Grasshopper Sparrow, just after banding
Banding studies have shown that many birds show a site fidelity and return to the same breeding area each year. The Carden IBA study will help determine if the same is true for the target species on The Ranches. The banding program will provide additional knowledge about movements of birds and will help determine the dynamics of the population trends of some of the typical grassland bird species by assessing the numbers of breeding birds and production of young. One advantage of carrying out a study on The Ranches is there are a large number of birders who frequent the area and will be able to report sightings of banded birds.

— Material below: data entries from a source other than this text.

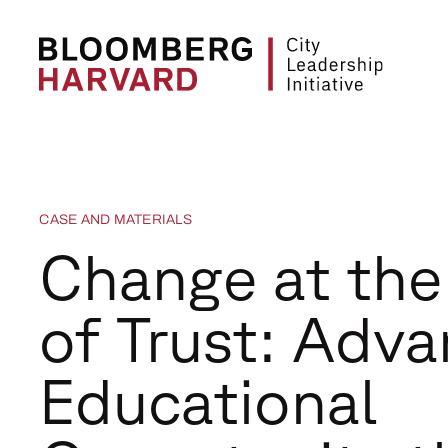
CASE AND MATERIALS
Change at th
of Trust: Adva
Educational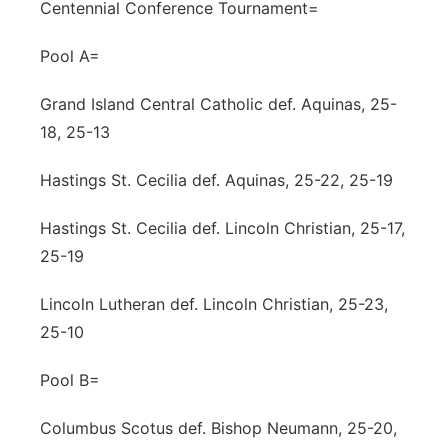
Centennial Conference Tournament=
Pool A=
Grand Island Central Catholic def. Aquinas, 25-
18, 25-13
Hastings St. Cecilia def. Aquinas, 25-22, 25-19
Hastings St. Cecilia def. Lincoln Christian, 25-17,
25-19
Lincoln Lutheran def. Lincoln Christian, 25-23,
25-10
Pool B=
Columbus Scotus def. Bishop Neumann, 25-20,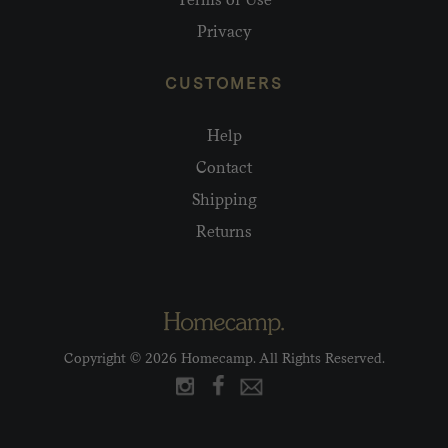
Privacy
CUSTOMERS
Help
Contact
Shipping
Returns
Copyright © 2026 Homecamp. All Rights Reserved.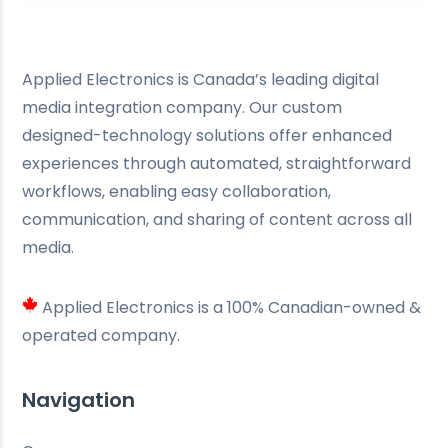
Applied Electronics is Canada’s leading digital
media integration company. Our custom
designed-technology solutions offer enhanced
experiences through automated, straightforward
workflows, enabling easy collaboration,
communication, and sharing of content across all
media.
Applied Electronics is a 100% Canadian-owned &
operated company.
Navigation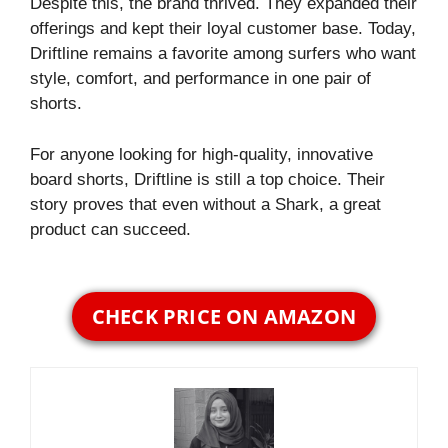
Despite this, the brand thrived. They expanded their
offerings and kept their loyal customer base. Today,
Driftline remains a favorite among surfers who want
style, comfort, and performance in one pair of
shorts.
For anyone looking for high-quality, innovative
board shorts, Driftline is still a top choice. Their
story proves that even without a Shark, a great
product can succeed.
CHECK PRICE ON AMAZON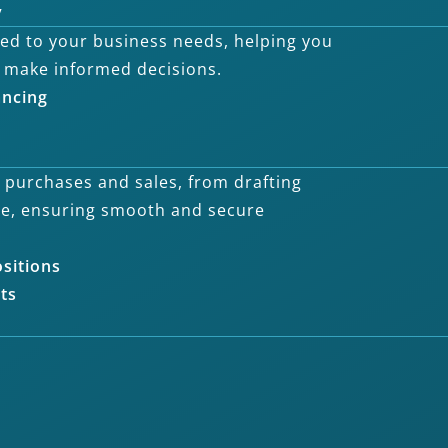
y
ored to your business needs, helping you
 make informed decisions.
ancing
s purchases and sales, from drafting
ce, ensuring smooth and secure
ositions
ts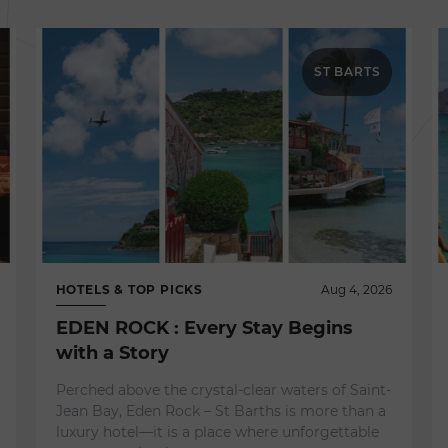
ST BARTS
HOTELS & TOP PICKS
Aug 4, 2026
EDEN ROCK : Every Stay Begins
with a Story
Perched above the crystal-clear waters of Saint-
Jean Bay, Eden Rock – St Barths is more than a
luxury hotel—it is a place where unforgettable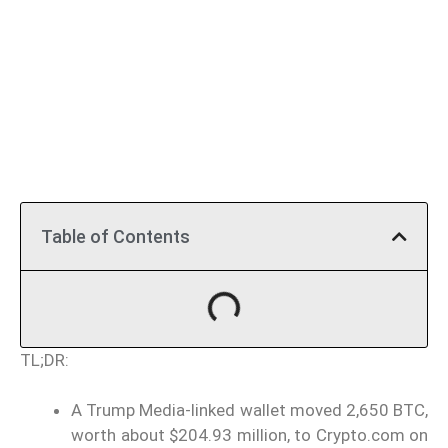
Table of Contents
TL;DR:
A Trump Media-linked wallet moved 2,650 BTC,
worth about $204.93 million, to Crypto.com on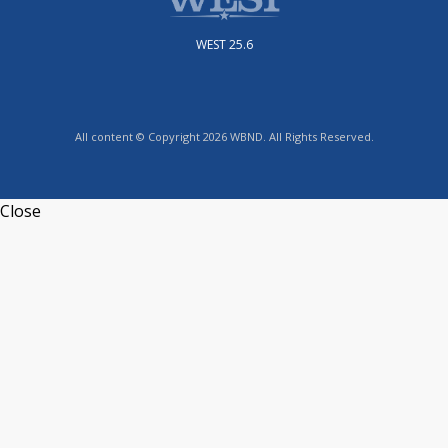
WEST 25.6
All content © Copyright 2026 WBND. All Rights Reserved.
Close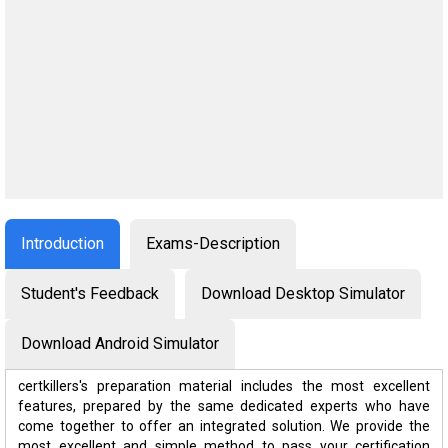
Introduction
Exams-Description
Student's Feedback
Download Desktop Simulator
Download Android Simulator
certkillers's preparation material includes the most excellent
features, prepared by the same dedicated experts who have
come together to offer an integrated solution. We provide the
most excellent and simple method to pass your certification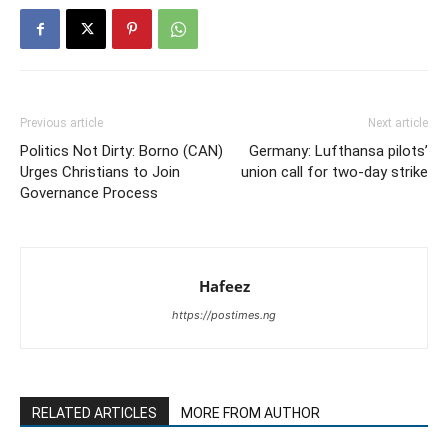
Previous article
Next article
Politics Not Dirty: Borno (CAN)
Germany: Lufthansa pilots’
Urges Christians to Join
union call for two-day strike
Governance Process
Hafeez
https://postimes.ng
RELATED ARTICLES
MORE FROM AUTHOR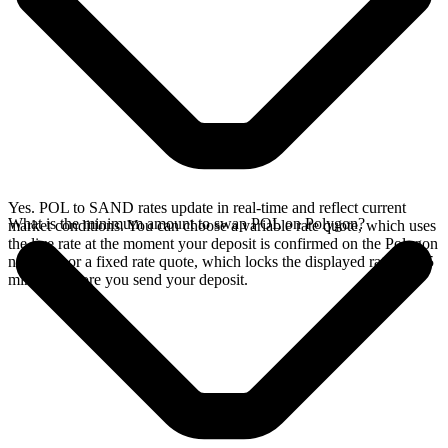
Yes. POL to SAND rates update in real-time and reflect current
What is the minimum amount to swap POL on Polygon?
market conditions. You can choose a variable rate quote, which uses
the live rate at the moment your deposit is confirmed on the Polygon
network, or a fixed rate quote, which locks the displayed rate for 15
minutes before you send your deposit.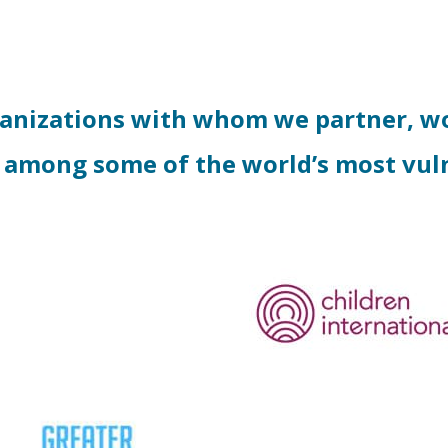
ganizations with whom we partner, wo
 among some of the world’s most vul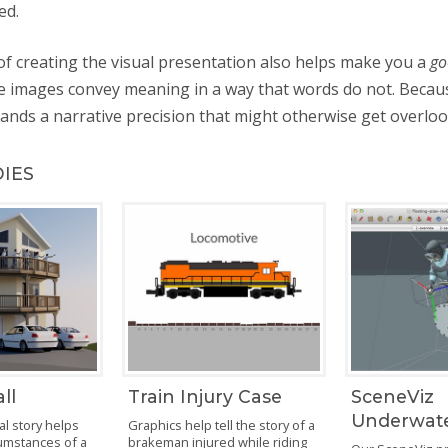
ed.
f creating the visual presentation also helps make you a
go
 images convey meaning in a way that words do not. Becau
nds a narrative precision that might otherwise get overloo
DIES
ll
Train Injury Case
SceneViz
Underwat
al story helps
Graphics help tell the story of a
cumstances of a
brakeman injured while riding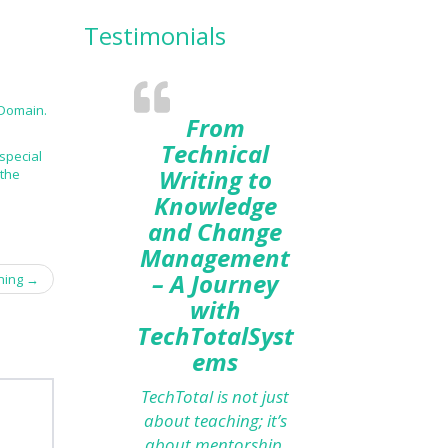
Testimonials
 Domain.
From
Technical
special
Writing to
 the
Knowledge
and Change
Management
– A Journey
gning
→
with
TechTotalSyst
ems
TechTotal is not just
about teaching; it’s
about mentorship.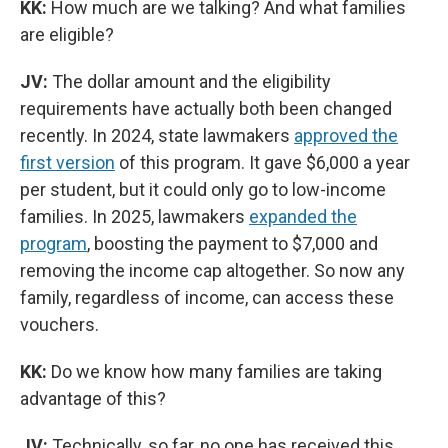
KK:
How much are we talking? And what families
are eligible?
JV:
The dollar amount and the eligibility
requirements have actually both been changed
recently. In 2024, state lawmakers
approved the
first version
of this program. It gave $6,000 a year
per student, but it could only go to low-income
families. In 2025, lawmakers
expanded the
program
, boosting the payment to $7,000 and
removing the income cap altogether. So now any
family, regardless of income, can access these
vouchers.
KK:
Do we know how many families are taking
advantage of this?
JV:
Technically, so far, no one has received this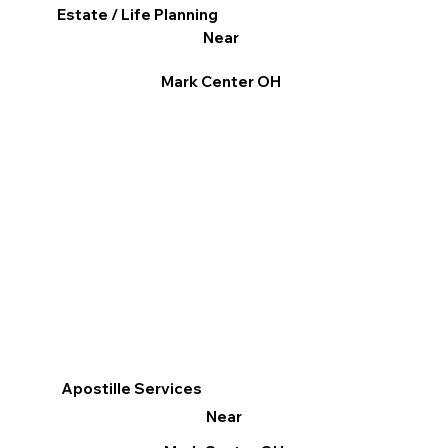
Estate / Life Planning
Near
Mark Center OH
Apostille Services
Near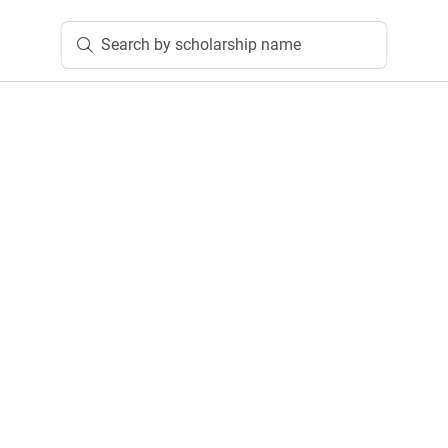
Search by scholarship name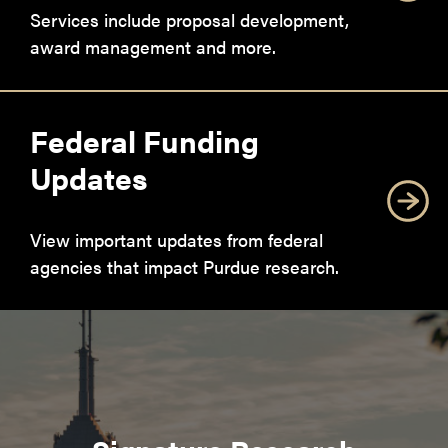
Services include proposal development,
award management and more.
Federal Funding
Updates
View important updates from federal
agencies that impact Purdue research.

The study will be carried out over a number of years to collect the data necessary to better understand the breeding populations on The Ranches. The birds are attracted with audio lures and captured using conventional mist nests. When a bird is removed from the nets it is banded, wing chord measured made, weighed, moult patterns recorded, photographed and released. The birds are tagged with the standard bird bands as well as a plastic alpha-numeric band such that each bird will have a unique number. Studies of Green Finch in Europe using the same type of bands show the band numbers can be read with a spotting scope or by examination of digital photographs.
Adult Field Sparrow, showing alpha-numeric band
The program got off to a late start this years due to having to wait for delivery of the bands from overseas. On July 25 Nigel and Bruce went out to the Windmill Ranch hoping, given the late time, to be able to get a few birds but were pleasantly surprised with the results. In about 5 hours time they managed to band a total of 13 birds of which 10 were the target species. Although there were not many birds actively singing they responded well to the audio lures.
Clay Coloured Sparrow, just after banding
Target species banded:
Grasshopper Sparrow 2 adult, 1 hatch year
Clay Colored Sparrow 3 adult
Savannah Sparrow 1 adult, 1 hatch year
Vesper Sparrow 1 adult
Field Sparrow 1 adult
An Upland Sandpiper responded to the call by coming into the net are but flying over. This bird was a different one than one heard a few minutes earlier.
Based on the results the birds will still respond to the audio lure despite the apparent lateness of the season. This bodes wells for work next year.
Next year's early efforts will focus on areas that lead to the various point counts on the Ranches hoping birds trapped there will be more likely to be seen again.
This is an interesting project and it is hoped it will give us more information about the little brown jobs most people do not give a second thought to.